**Quoted text:**
George Novinger, president of the New International Cottages Committee and of the House of Peru, said the committee is looking forward to moving into the houses — and disbanding.

"We set up a short-term nonprofit in 2007 to go through the bureaucratic process to get the houses approved," he said. "Everyone who wants a cottage will get a cottage."

The original cottages were built in 1935 as the world pulsed with nationalism and World War II was on the horizon with the emergence of fascism in Europe. The cottages were intended to showcase nations and cultures (thus, Palestine) and to promote friendship and tolerance. The House of Pacific Relations ("pacific" as in "peaceful") has grown from the original 15 members to 34, with a number of the permanent members using the Hall of Nations on a rotating basis. They've faced big challenges in trying to get more space because the area is small, well defined, and historically significant, Novinger said.

Mexico is currently one of the homeless houses using the Hall of Nations on a rotating schedule. Enrique Morones, community activist and founder of the Border Angels, called for Mexico to have its own house and started a petition on that has garnered around 735 signatures.

**Items listed in a dataset:**
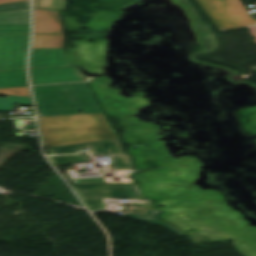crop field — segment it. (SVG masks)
<instances>
[{
  "label": "crop field",
  "instance_id": "obj_12",
  "mask_svg": "<svg viewBox=\"0 0 256 256\" xmlns=\"http://www.w3.org/2000/svg\"><path fill=\"white\" fill-rule=\"evenodd\" d=\"M63 35H34L33 48H62Z\"/></svg>",
  "mask_w": 256,
  "mask_h": 256
},
{
  "label": "crop field",
  "instance_id": "obj_21",
  "mask_svg": "<svg viewBox=\"0 0 256 256\" xmlns=\"http://www.w3.org/2000/svg\"><path fill=\"white\" fill-rule=\"evenodd\" d=\"M17 1H29V0H0V4L9 3V2H17Z\"/></svg>",
  "mask_w": 256,
  "mask_h": 256
},
{
  "label": "crop field",
  "instance_id": "obj_11",
  "mask_svg": "<svg viewBox=\"0 0 256 256\" xmlns=\"http://www.w3.org/2000/svg\"><path fill=\"white\" fill-rule=\"evenodd\" d=\"M28 86L25 69L0 71V88Z\"/></svg>",
  "mask_w": 256,
  "mask_h": 256
},
{
  "label": "crop field",
  "instance_id": "obj_4",
  "mask_svg": "<svg viewBox=\"0 0 256 256\" xmlns=\"http://www.w3.org/2000/svg\"><path fill=\"white\" fill-rule=\"evenodd\" d=\"M72 186L90 210L105 208V198L143 197L136 184H88Z\"/></svg>",
  "mask_w": 256,
  "mask_h": 256
},
{
  "label": "crop field",
  "instance_id": "obj_10",
  "mask_svg": "<svg viewBox=\"0 0 256 256\" xmlns=\"http://www.w3.org/2000/svg\"><path fill=\"white\" fill-rule=\"evenodd\" d=\"M138 204L142 205V208H144V209H152V207L148 205V201L146 199H140V203H138ZM157 214H158V212L146 210V212L141 213V214H126V216L131 219H135V220H139V221H143V222H147V223L165 227V228L171 230L173 233H175L179 237L184 235L183 233L176 230L172 226H170L167 223L163 222L162 220L156 218Z\"/></svg>",
  "mask_w": 256,
  "mask_h": 256
},
{
  "label": "crop field",
  "instance_id": "obj_18",
  "mask_svg": "<svg viewBox=\"0 0 256 256\" xmlns=\"http://www.w3.org/2000/svg\"><path fill=\"white\" fill-rule=\"evenodd\" d=\"M0 95L29 97V91H28V87L0 89Z\"/></svg>",
  "mask_w": 256,
  "mask_h": 256
},
{
  "label": "crop field",
  "instance_id": "obj_9",
  "mask_svg": "<svg viewBox=\"0 0 256 256\" xmlns=\"http://www.w3.org/2000/svg\"><path fill=\"white\" fill-rule=\"evenodd\" d=\"M34 33H62L58 12L34 9Z\"/></svg>",
  "mask_w": 256,
  "mask_h": 256
},
{
  "label": "crop field",
  "instance_id": "obj_13",
  "mask_svg": "<svg viewBox=\"0 0 256 256\" xmlns=\"http://www.w3.org/2000/svg\"><path fill=\"white\" fill-rule=\"evenodd\" d=\"M29 23V9L0 13V24Z\"/></svg>",
  "mask_w": 256,
  "mask_h": 256
},
{
  "label": "crop field",
  "instance_id": "obj_5",
  "mask_svg": "<svg viewBox=\"0 0 256 256\" xmlns=\"http://www.w3.org/2000/svg\"><path fill=\"white\" fill-rule=\"evenodd\" d=\"M89 148L93 156L110 155L114 168H133L129 155L123 154L118 139L87 144L47 149L53 155L78 153L77 150Z\"/></svg>",
  "mask_w": 256,
  "mask_h": 256
},
{
  "label": "crop field",
  "instance_id": "obj_2",
  "mask_svg": "<svg viewBox=\"0 0 256 256\" xmlns=\"http://www.w3.org/2000/svg\"><path fill=\"white\" fill-rule=\"evenodd\" d=\"M44 116L101 112L86 83L34 87Z\"/></svg>",
  "mask_w": 256,
  "mask_h": 256
},
{
  "label": "crop field",
  "instance_id": "obj_17",
  "mask_svg": "<svg viewBox=\"0 0 256 256\" xmlns=\"http://www.w3.org/2000/svg\"><path fill=\"white\" fill-rule=\"evenodd\" d=\"M0 33H29V24L0 25Z\"/></svg>",
  "mask_w": 256,
  "mask_h": 256
},
{
  "label": "crop field",
  "instance_id": "obj_1",
  "mask_svg": "<svg viewBox=\"0 0 256 256\" xmlns=\"http://www.w3.org/2000/svg\"><path fill=\"white\" fill-rule=\"evenodd\" d=\"M44 148L117 138L103 113L39 118Z\"/></svg>",
  "mask_w": 256,
  "mask_h": 256
},
{
  "label": "crop field",
  "instance_id": "obj_19",
  "mask_svg": "<svg viewBox=\"0 0 256 256\" xmlns=\"http://www.w3.org/2000/svg\"><path fill=\"white\" fill-rule=\"evenodd\" d=\"M29 8V2H18L0 5V12Z\"/></svg>",
  "mask_w": 256,
  "mask_h": 256
},
{
  "label": "crop field",
  "instance_id": "obj_22",
  "mask_svg": "<svg viewBox=\"0 0 256 256\" xmlns=\"http://www.w3.org/2000/svg\"><path fill=\"white\" fill-rule=\"evenodd\" d=\"M254 71H256V69H253Z\"/></svg>",
  "mask_w": 256,
  "mask_h": 256
},
{
  "label": "crop field",
  "instance_id": "obj_15",
  "mask_svg": "<svg viewBox=\"0 0 256 256\" xmlns=\"http://www.w3.org/2000/svg\"><path fill=\"white\" fill-rule=\"evenodd\" d=\"M14 103L32 104L30 98L7 96V98H0V112L12 110Z\"/></svg>",
  "mask_w": 256,
  "mask_h": 256
},
{
  "label": "crop field",
  "instance_id": "obj_7",
  "mask_svg": "<svg viewBox=\"0 0 256 256\" xmlns=\"http://www.w3.org/2000/svg\"><path fill=\"white\" fill-rule=\"evenodd\" d=\"M33 85L86 81L77 67L30 69Z\"/></svg>",
  "mask_w": 256,
  "mask_h": 256
},
{
  "label": "crop field",
  "instance_id": "obj_16",
  "mask_svg": "<svg viewBox=\"0 0 256 256\" xmlns=\"http://www.w3.org/2000/svg\"><path fill=\"white\" fill-rule=\"evenodd\" d=\"M35 7L61 10L65 8L64 0H34Z\"/></svg>",
  "mask_w": 256,
  "mask_h": 256
},
{
  "label": "crop field",
  "instance_id": "obj_8",
  "mask_svg": "<svg viewBox=\"0 0 256 256\" xmlns=\"http://www.w3.org/2000/svg\"><path fill=\"white\" fill-rule=\"evenodd\" d=\"M69 66L62 49H33L30 68Z\"/></svg>",
  "mask_w": 256,
  "mask_h": 256
},
{
  "label": "crop field",
  "instance_id": "obj_23",
  "mask_svg": "<svg viewBox=\"0 0 256 256\" xmlns=\"http://www.w3.org/2000/svg\"><path fill=\"white\" fill-rule=\"evenodd\" d=\"M255 5H256V3H255Z\"/></svg>",
  "mask_w": 256,
  "mask_h": 256
},
{
  "label": "crop field",
  "instance_id": "obj_6",
  "mask_svg": "<svg viewBox=\"0 0 256 256\" xmlns=\"http://www.w3.org/2000/svg\"><path fill=\"white\" fill-rule=\"evenodd\" d=\"M29 34L0 35V70L25 68Z\"/></svg>",
  "mask_w": 256,
  "mask_h": 256
},
{
  "label": "crop field",
  "instance_id": "obj_3",
  "mask_svg": "<svg viewBox=\"0 0 256 256\" xmlns=\"http://www.w3.org/2000/svg\"><path fill=\"white\" fill-rule=\"evenodd\" d=\"M220 30L256 24L239 0H197ZM206 12V13H207Z\"/></svg>",
  "mask_w": 256,
  "mask_h": 256
},
{
  "label": "crop field",
  "instance_id": "obj_14",
  "mask_svg": "<svg viewBox=\"0 0 256 256\" xmlns=\"http://www.w3.org/2000/svg\"><path fill=\"white\" fill-rule=\"evenodd\" d=\"M54 166L69 165L75 162H90L89 154L82 155H61L48 157Z\"/></svg>",
  "mask_w": 256,
  "mask_h": 256
},
{
  "label": "crop field",
  "instance_id": "obj_20",
  "mask_svg": "<svg viewBox=\"0 0 256 256\" xmlns=\"http://www.w3.org/2000/svg\"><path fill=\"white\" fill-rule=\"evenodd\" d=\"M71 184L105 183L103 178L70 180Z\"/></svg>",
  "mask_w": 256,
  "mask_h": 256
}]
</instances>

**What needs to be done:**
Update the stretch from "The original cottages" through "significant, Novinger said." in the article on the International Cottages, replacing "friendship" with "understanding".

**Result for this exercise:**
The original cottages were built in 1935 as the world pulsed with nationalism and World War II was on the horizon with the emergence of fascism in Europe. The cottages were intended to showcase nations and cultures (thus, Palestine) and to promote understanding and tolerance. The House of Pacific Relations ("pacific" as in "peaceful") has grown from the original 15 members to 34, with a number of the permanent members using the Hall of Nations on a rotating basis. They've faced big challenges in trying to get more space because the area is small, well defined, and historically significant, Novinger said.